The people of Sarnia, Ont., inhale some of the most polluted air in all of Canada.
So says a study from the World Health Organization (WHO) that looked at almost 1,100 cities in 91 countries [Read article]. That means the 80,000 people who call Sarnia home are exposed to excessive levels of pollution. Some of the pollution is so small that it’s able to enter the lungs and lead to cardiovascular and respiratory problems, including asthma, lung disease and cancer, according to WHO.
This is unacceptable, especially when Canada ranked third overall in terms of air quality.
Why is this happening in Sarnia?
Sarnia is known as Chemical Valley, where you’ll find dozens of refineries, petrochemical facilities, and other manufacturing and energy production facilities. It’s where a good chunk of Canada’s petrochemical refining industry (which turns crude oil into things like plastic and gasoline) calls home. A study by Ecojustice in 2007 showed that Chemical Valley releases more “toxic” air pollutants – substances associated with environmental contamination, cancer, and reproductive and development health effects – than industry in any other community in Ontario
So what is Ecojustice doing about it?
We’re representing Ada Lockridge and Ron Plain, two members of the Aamjiwnaang First Nation, as they take on Ontario’s Ministry of the Environment over the cumulative effects of pollution from local refinery and chemical facilities.

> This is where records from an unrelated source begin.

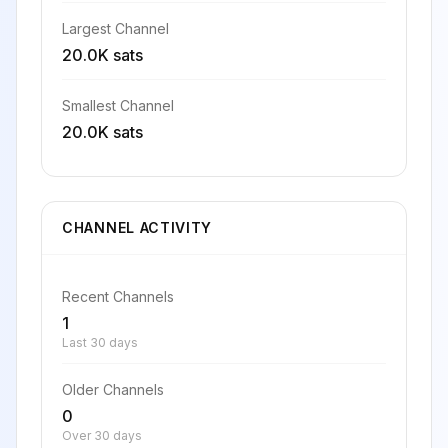
Largest Channel
20.0K sats
Smallest Channel
20.0K sats
CHANNEL ACTIVITY
Recent Channels
1
Last 30 days
Older Channels
0
Over 30 days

The level of pollution faced by Ron, Ada and their community is unlike few places in the country. Community health studies have indicated that Aamjiwnaang residents suffer from many different health problems, including birth defects, skin rashes, chronic headaches, high blood pressure and cancers. The study from WHO study confirms that. The study also mentions that more than two million people around the world die each year from breathing in tiny particles in air pollution
What do we want?
A victory in this case would be a first step toward dealing with the pollution problem and defending the human rights of Aamjiwnaang citizens and, hopefully, all Canadians from the threat of air pollution.